Required work: Work through the listing below and state how many of its lines hold the word "react". Give no other output.

Dataset content:

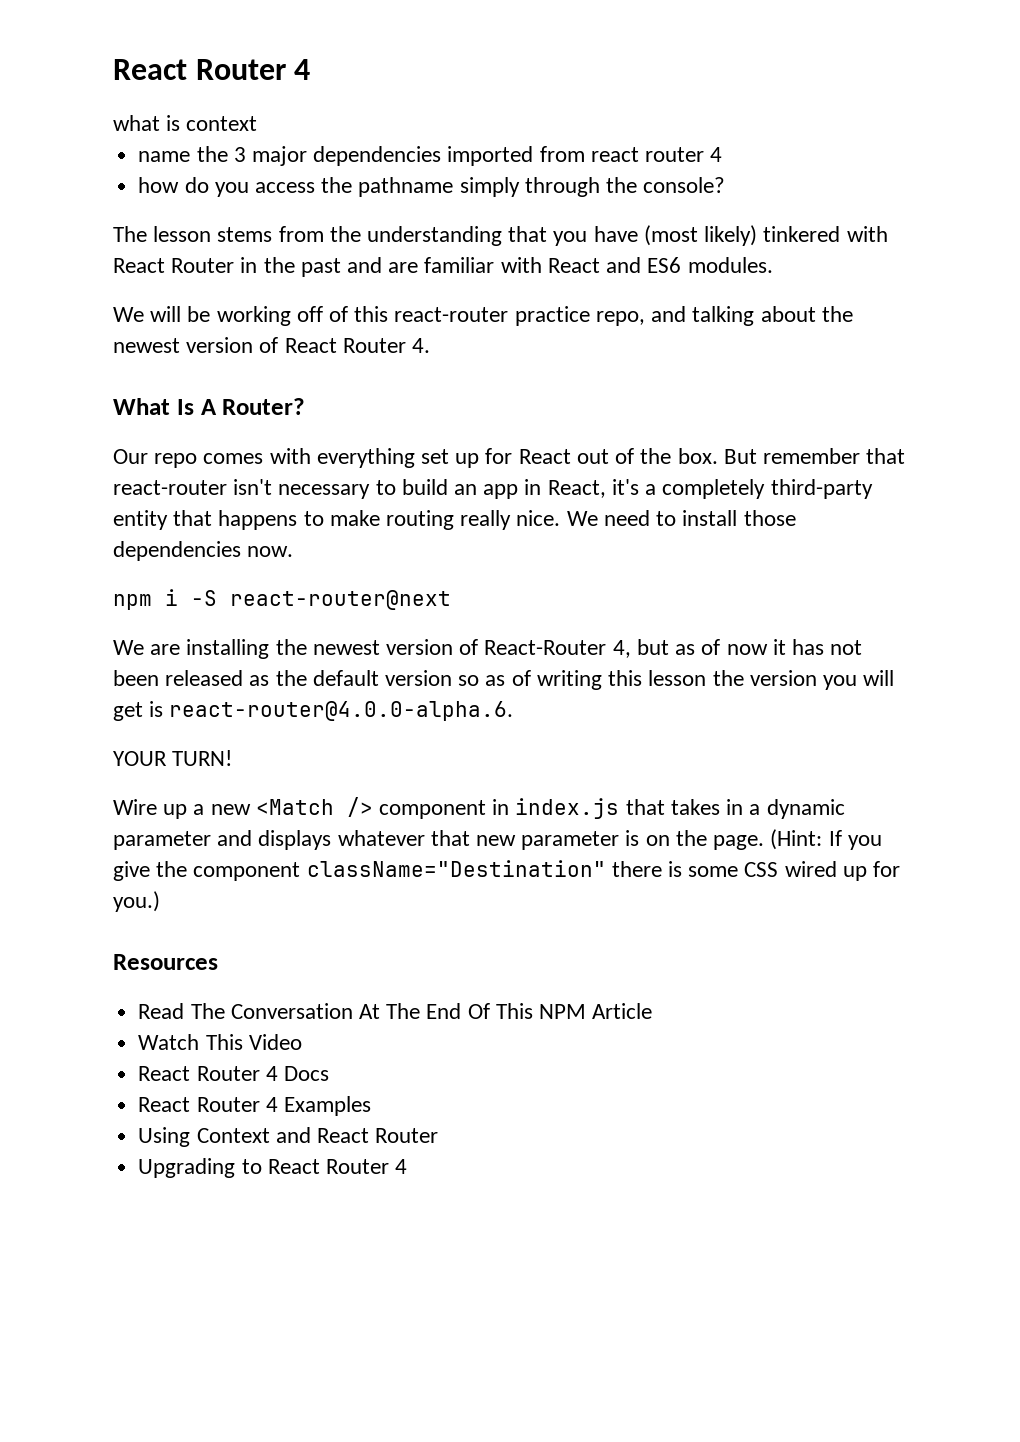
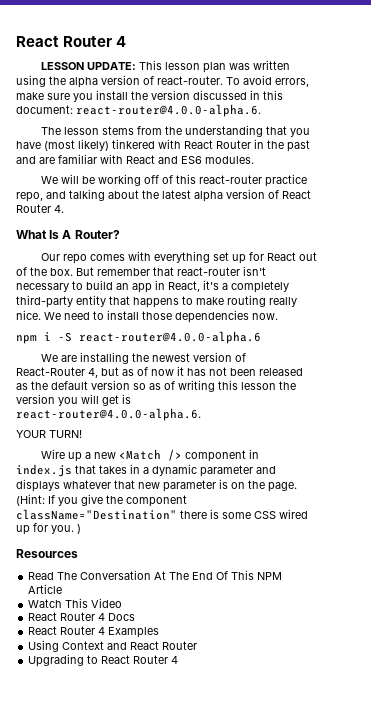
[113,115,258,131] [138,146,723,166] [138,177,726,197] what is context // name the 3 major dependencies imported from react router 4 // how do you access the pathname simply through the console? -> [40,60,290,73] [16,75,309,88] [16,90,283,102] [16,104,261,117] LESSON UPDATE: This lesson plan was written using the alpha version of react-router. To avoid errors, make sure you install the version discussed in this document: react-router@4.0.0-alpha.6.
[113,338,180,353] newest -> [162,190,223,202] latest alpha
[230,590,451,610] react-router@next -> [79,331,261,344] react-router@4.0.0-alpha.6
[113,891,160,912] you.) -> [51,524,81,534] you. )

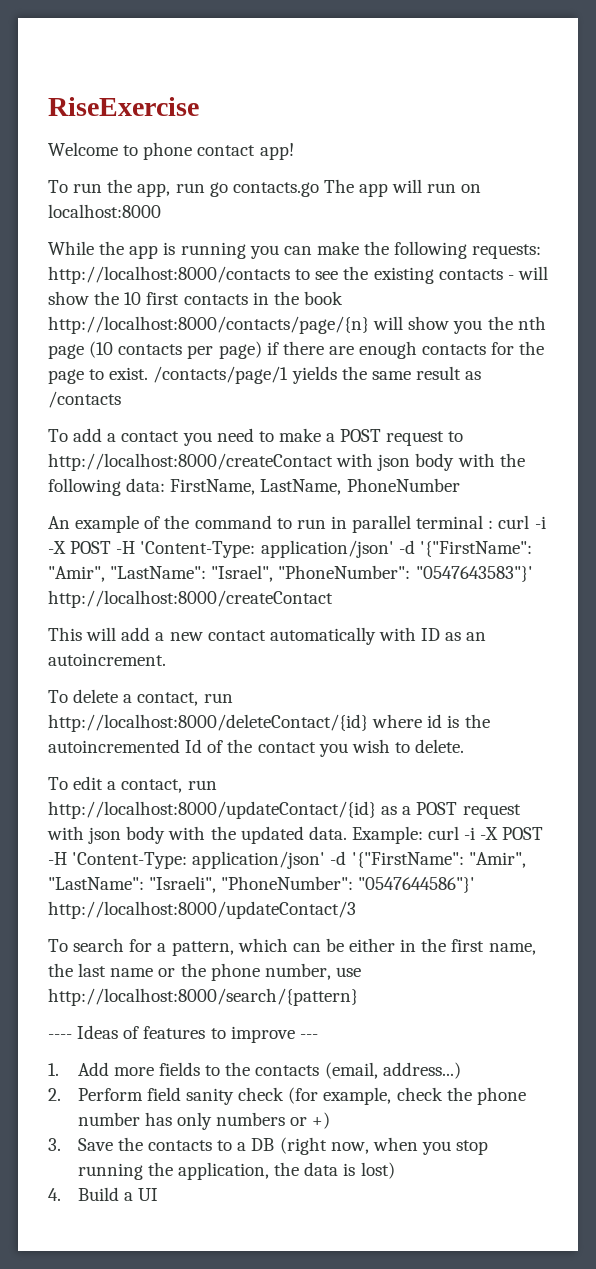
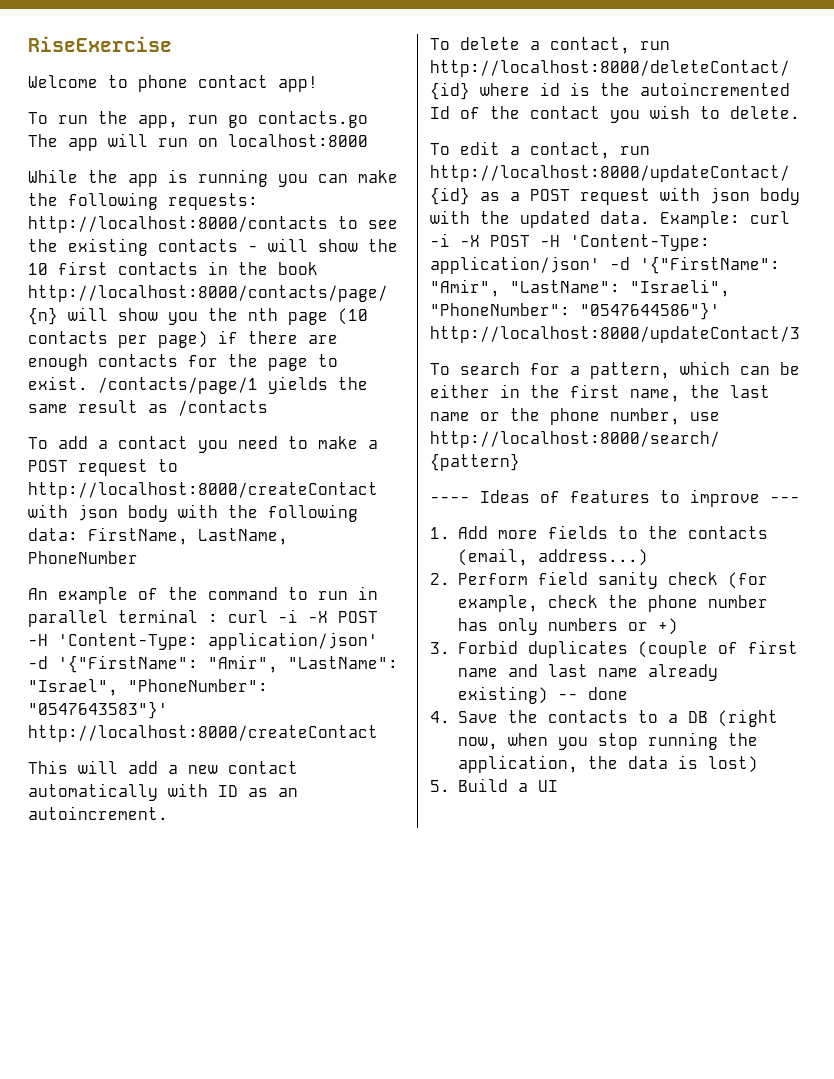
(61, 1144) none -> [457,640,798,658] [457,664,718,681] [457,686,628,704] [430,711,450,723] Forbid duplicates (couple of first name and last name already existing) -- done // 4.
[48,1188,61,1201] 4. -> [430,780,450,792] 5.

Answer section: 2